The program concluded with a closed-door dialogue at the Berggruen Institute China. Prior to this final discussion, the delegation visited The Natural Contract exhibition at the Tsinghua University Art Museum, where artworks exploring human–non-human entanglements, artificial organisms, and ecological fragility offered a different entry point into the program’s core questions. A guided tour led by the curator provided critical context and inspiration for reflection.

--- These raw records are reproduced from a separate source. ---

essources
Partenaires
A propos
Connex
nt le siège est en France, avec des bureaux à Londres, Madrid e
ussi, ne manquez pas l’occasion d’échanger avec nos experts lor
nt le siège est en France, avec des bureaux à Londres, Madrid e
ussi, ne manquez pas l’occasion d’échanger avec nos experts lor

Building on the themes raised during the exhibition visit, the closed-door dialogue with invited Chinese scholars “Living Systems, Dying Data: Bioethics at the Edge” tied together the week’s threads. Rather than treating biomedical AI, digital immortality, bio art, or artificial wombs as separate topics, the discussion used them as lenses to approach a shared question: how far can we reconfigure life, death, and embodiment before losing sight of the values we seek to protect?
Looking Ahead: Ethics as a Design Principle
By the time the delegation left Beijing, Tech&Ethics II had guided the group through three layers of ethical governance in life sciences:
- Infrastructure: where data platforms, AI workflows, and testbeds silently distribute power, risk, and responsibility.
- Culture: encompasses the philosophies, social norms, and artistic practices that influence how new technologies are perceived and evaluated.
- Practice: hospitals, laboratories, and ethics offices that apply these principles to make daily decisions under the pressures of real-world scenarios.
The program showed that Switzerland and China have complementary strengths. China’s ability to test at scale and Switzerland’s solid safeguards and integrity frameworks form approaches that can reinforce each other.
Tech&Ethics II ultimately suggests that ethical innovation is not an obstacle to progress; it’s a guiding principle in the design process. The most significant ethical decisions are made during the construction of infrastructures, the shaping of narratives, and the establishment of incentives long before a technology reaches patients or consumers.